39. Occurence • Occurrence of polymorphism can not be predicted because it can be induced in many materials at appropriate conditions. • Moreover, its absence is difficult to demonstrate by a single specific test. • The metastable forms usually have: • faster dissolution rate • apparently greater equilibrium solubility • considerably greater bioavailability.

40. Polymorphic transition • Metastable form is not stable and will revert to the stable form. • Transition in polymorphic form can be gradual and time-dependent and can be accelerated by increase in temperature, humidity or energetic treatment as in processing of powder. • Therefore, unit processes such as mixing, milling and tabletting can induce changes in crystal type and, hence, change the physical and potential biopharmaceutical properties of the drug.

41. Need for control of morphic forms • Necessary during processing of – • active ingredients • excipients • during production of formulated products • to ensure the correct physical and biopharmaceutical characteristics of the product.

42. Control of morphic forms .. • Great care is needed to determine – • which polymorph is present, • under what condition • how long it will be stable. • A useful stress test for a drug substance is to – • ball-mill it for a defined time • check for any change in polymorphic form through DSC analysis.

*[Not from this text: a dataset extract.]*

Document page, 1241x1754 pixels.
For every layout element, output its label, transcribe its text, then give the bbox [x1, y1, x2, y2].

43. Armophism • Like polymorphism, transition from armophous to crystalline forms and vice versa may have significant effect on dissolution. • Solubility of armophous drugs can be higher than that of crystalline form by a factor of 10s or 100s. Hancock & Parkes (2000) – Pharm. Res. 17: 397 – 404

44. Pseudopolymorphism • Caused by changes in crystallization process which results in inclusion of solvent molecules in the crystal thereby producing solvates or hydrates. • The crystals differ in properties from the non-solvated sample just like the different polymorphic forms. • referred to as ‘Pseudopolymorphs’ • Different solvates of the same drug can produce different blood concentrations from administered solid oral dosage form. • Unlike polymorphs in which morphic forms with the lowest melting point usually produce the highest blood concentration, • solvates or anhydrous forms may produce higher concentrations depending on the particular drug.

45. Types of Polymorphism • Packing polymorphism - polymorphism existing as a result of difference in crystal packing • An example of an organic polymorph is glycine which is able to form monoclinic and hexagonal crystals. • Conformational polymorphism - Polymorphism resulting from the existence of different conformers of the same molecule • Pseudopolymorphism - the different crystal types are the result of hydration or solvation.

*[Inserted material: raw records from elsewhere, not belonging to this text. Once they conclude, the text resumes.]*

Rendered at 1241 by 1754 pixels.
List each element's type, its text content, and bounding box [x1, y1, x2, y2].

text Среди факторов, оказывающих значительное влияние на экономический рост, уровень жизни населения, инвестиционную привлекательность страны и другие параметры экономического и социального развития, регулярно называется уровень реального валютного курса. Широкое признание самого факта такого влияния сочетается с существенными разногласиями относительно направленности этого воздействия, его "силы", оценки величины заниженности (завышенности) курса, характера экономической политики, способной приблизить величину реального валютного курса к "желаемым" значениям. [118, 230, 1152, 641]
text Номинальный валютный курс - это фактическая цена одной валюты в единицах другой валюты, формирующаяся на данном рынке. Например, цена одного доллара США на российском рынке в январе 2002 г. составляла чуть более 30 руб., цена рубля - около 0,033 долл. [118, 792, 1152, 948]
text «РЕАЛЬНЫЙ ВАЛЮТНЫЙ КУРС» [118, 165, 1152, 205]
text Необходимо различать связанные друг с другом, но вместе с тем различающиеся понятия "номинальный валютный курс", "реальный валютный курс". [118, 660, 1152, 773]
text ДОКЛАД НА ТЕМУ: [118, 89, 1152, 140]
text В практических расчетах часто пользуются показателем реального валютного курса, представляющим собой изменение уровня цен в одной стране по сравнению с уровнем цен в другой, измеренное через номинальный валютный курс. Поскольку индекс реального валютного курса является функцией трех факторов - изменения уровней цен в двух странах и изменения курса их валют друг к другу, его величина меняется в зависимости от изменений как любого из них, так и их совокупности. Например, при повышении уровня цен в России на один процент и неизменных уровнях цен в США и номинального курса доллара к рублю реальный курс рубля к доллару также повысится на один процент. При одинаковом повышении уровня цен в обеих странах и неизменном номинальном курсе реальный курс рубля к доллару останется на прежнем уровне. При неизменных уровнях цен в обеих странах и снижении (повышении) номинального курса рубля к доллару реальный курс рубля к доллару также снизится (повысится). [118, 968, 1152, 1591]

46. Polymorphism in pharmaceuticals Case Studies • GlaxoSmithKline defended its patent for the polymorph type II of Ranitidine (Zantac). • For Medicine administered orally as a crystalline solid, dissolution rates depend on the exact crystal form of a polymorph.

47. Polymorphism in pharmaceuticals …. • Polymorphism is not always well understood. • In 2006 a new crystal form was discovered of maleic acid124 years after the first crystal structure determination • Maleic acid is a chemical manufactured on a very large scale in the chemical industry and is a salt forming component of drug molecules.

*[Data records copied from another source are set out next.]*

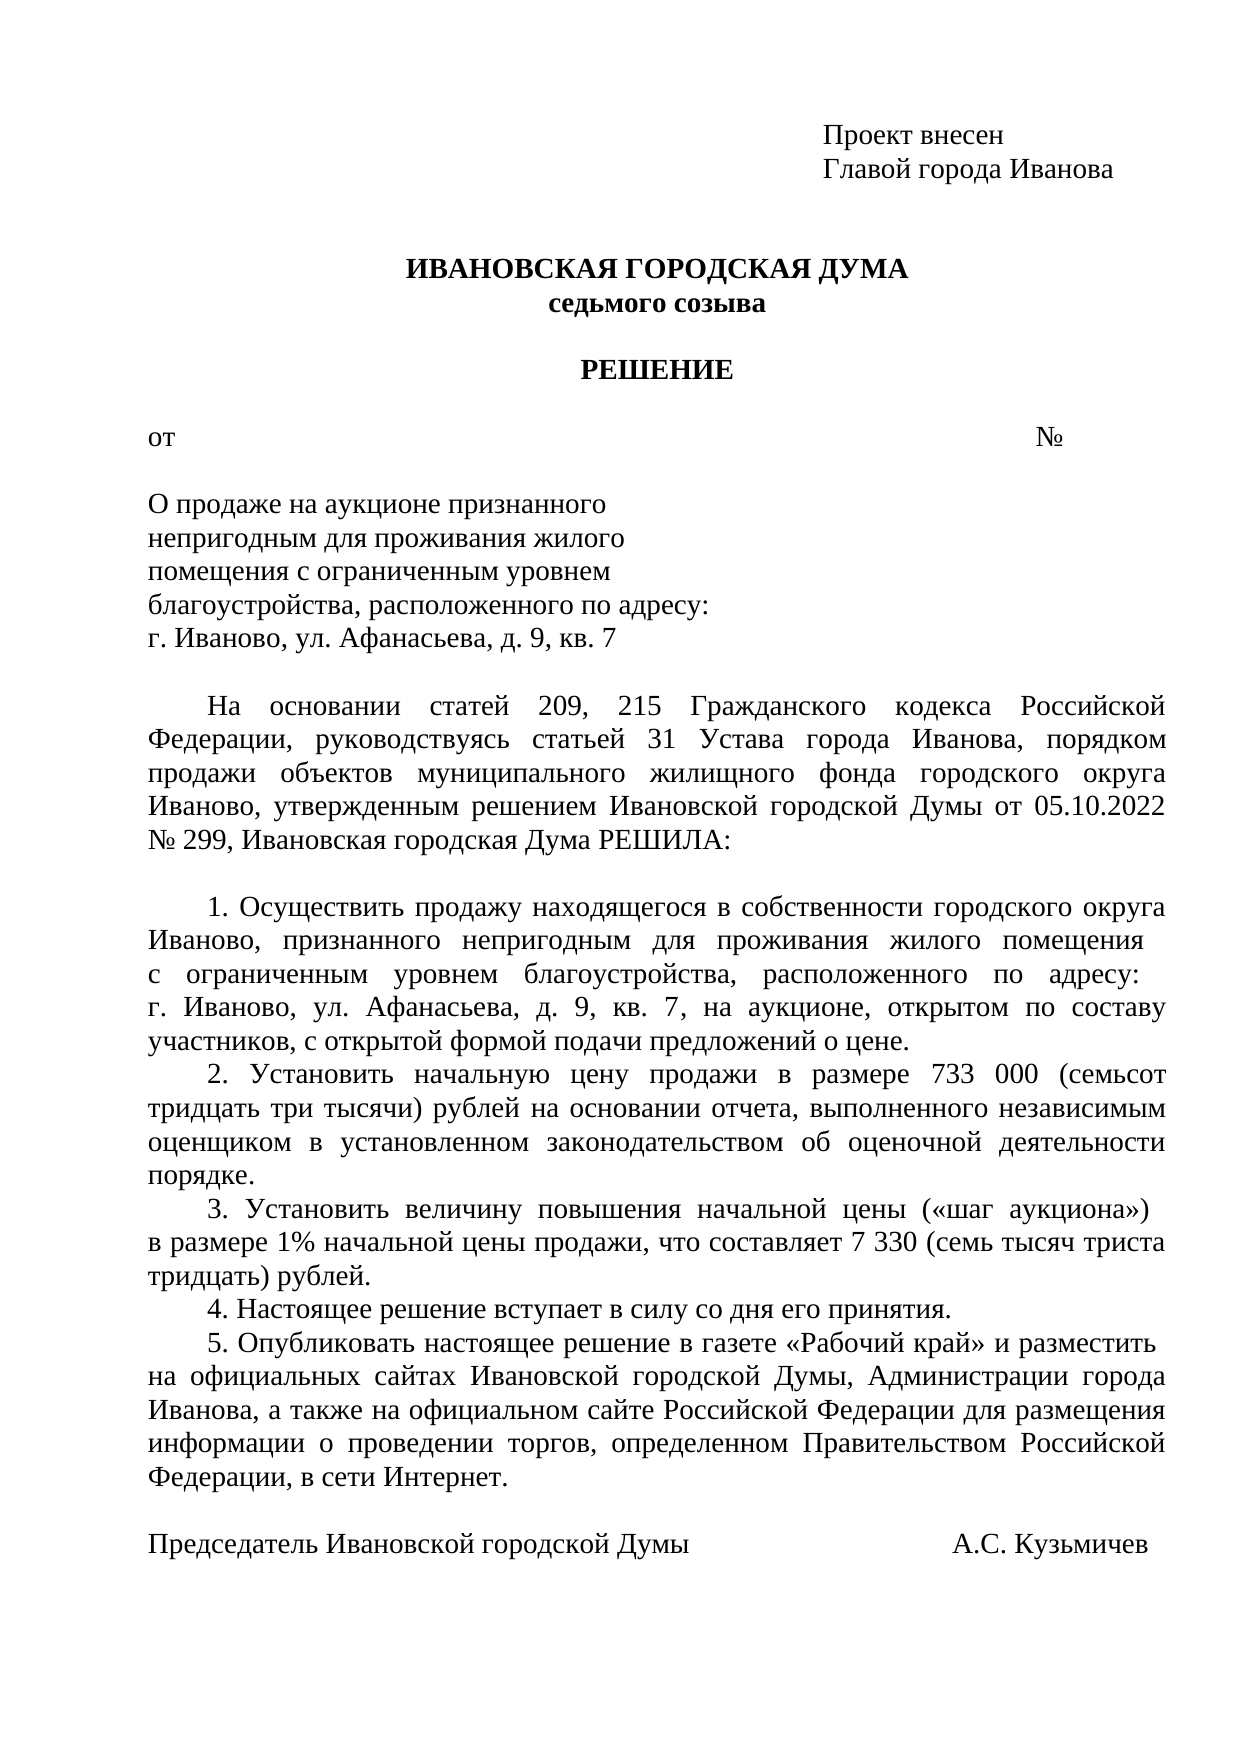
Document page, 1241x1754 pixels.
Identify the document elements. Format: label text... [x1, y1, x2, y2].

subtitle ИВАНОВСКАЯ ГОРОДСКАЯ ДУМА [148, 252, 1167, 285]
text 2. Установить начальную цену продажи в размере 733 000 (семьсот тридцать три тысячи) рублей на основании отчета, выполненного независимым оценщиком в установленном законодательством об оценочной деятельности порядке. [148, 1057, 1167, 1191]
text благоустройства, расположенного по адресу: [148, 587, 1167, 621]
text 5. Опубликовать настоящее решение в газете «Рабочий край» и разместить на официальных сайтах Ивановской городской Думы, Администрации города Иванова, а также на официальном сайте Российской Федерации для размещения информации о проведении торгов, определенном Правительством Российской Федерации, в сети Интернет. [148, 1325, 1167, 1493]
text 3. Установить величину повышения начальной цены («шаг аукциона») в размере 1% начальной цены продажи, что составляет 7 330 (семь тысяч триста тридцать) рублей. [148, 1191, 1167, 1291]
text Председатель Ивановской городской Думы А.С. Кузьмичев [148, 1526, 1167, 1560]
text непригодным для проживания жилого [148, 520, 1167, 553]
subtitle РЕШЕНИЕ [148, 352, 1167, 386]
text О продаже на аукционе признанного [148, 486, 1167, 520]
text от № [148, 419, 1167, 453]
text 4. Настоящее решение вступает в силу со дня его принятия. [148, 1291, 1167, 1325]
subtitle седьмого созыва [148, 285, 1167, 319]
text Проект внесен [748, 117, 1167, 151]
text На основании статей 209, 215 Гражданского кодекса Российской Федерации, руководствуясь статьей 31 Устава города Иванова, порядком продажи объектов муниципального жилищного фонда городского округа Иваново, утвержденным решением Ивановской городской Думы от 05.10.2022 № 299, Ивановская городская Дума РЕШИЛА: [148, 688, 1167, 855]
text 1. Осуществить продажу находящегося в собственности городского округа Иваново, признанного непригодным для проживания жилого помещения с ограниченным уровнем благоустройства, расположенного по адресу: г. Иваново, ул. Афанасьева, д. 9, кв. 7, на аукционе, открытом по составу участников, с открытой формой подачи предложений о цене. [148, 889, 1167, 1057]
text г. Иваново, ул. Афанасьева, д. 9, кв. 7 [148, 621, 1167, 654]
text помещения с ограниченным уровнем [148, 553, 1167, 587]
text Главой города Иванова [148, 151, 1167, 184]
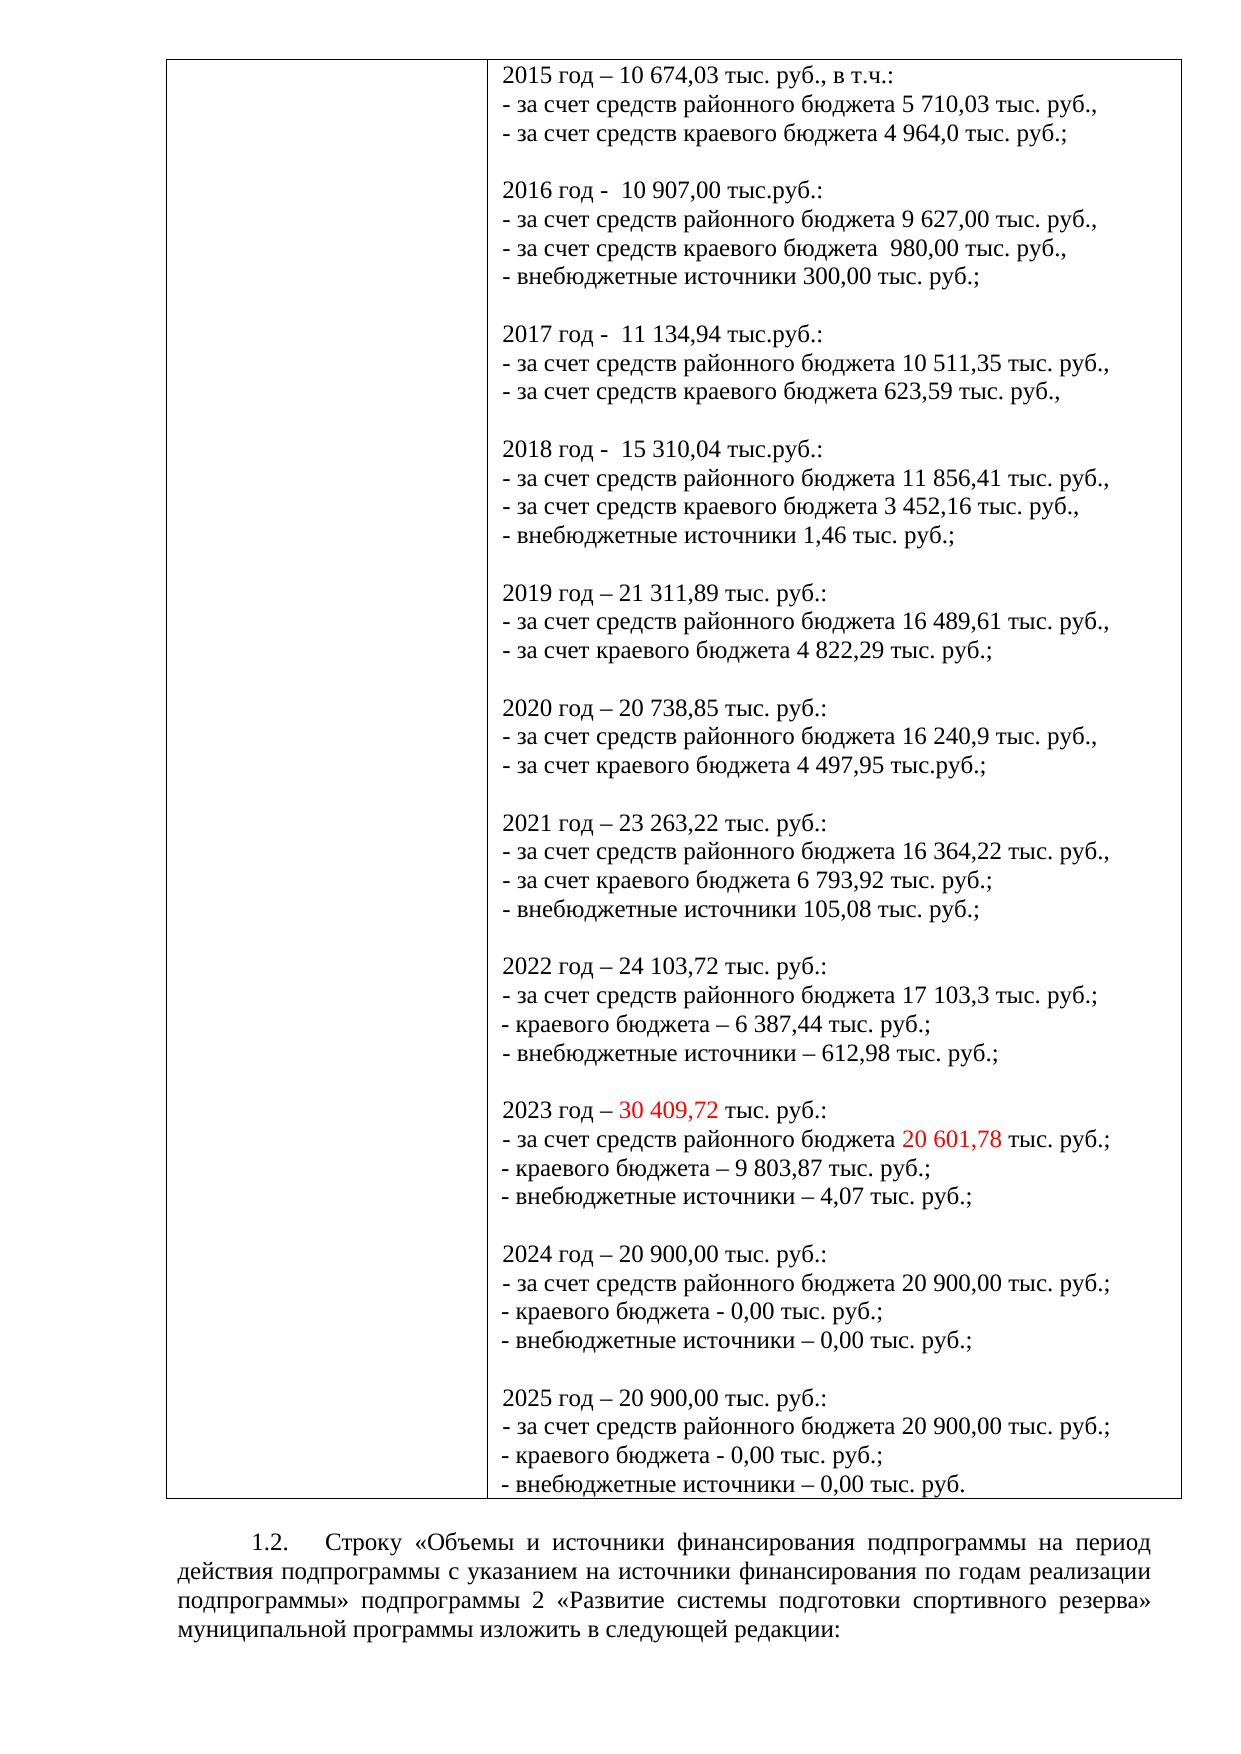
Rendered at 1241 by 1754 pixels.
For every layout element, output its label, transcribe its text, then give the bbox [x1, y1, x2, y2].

48. Polymorphism in pharmaceuticals …. • The new crystal type is produced when a caffeine - maleic acid co-crystal (2:1) is dissolved in chloroform and the solvent is allowed to evaporate slowly. • Both polymorphs consist of sheets of molecules connected through hydrogen bonding of the carboxylic acid groups • in form I the sheets alternate with respect of the net dipole moment • in form II the sheets are oriented in the same direction.

49. Polymorphism in pharmaceuticals …. • Polymorphism is also established for aspirin • A new crystal type was found following attempt to co-crystallization of aspirin and levetiracetam from hot acetonitrile. • Form II is only stable at 100 K and reverts to from I at ambient temperature.

50. Polymorphism in pharmaceuticals …. • In form I two salicyl molecules form centrosymmetric dimers through the acetyl groups with the (acidic) methyl proton to carbonyl hydrogen bonds • In the newly discovered form II each salicyl molecule forms the same hydrogen bonds but then with two neighboring molecules instead of one.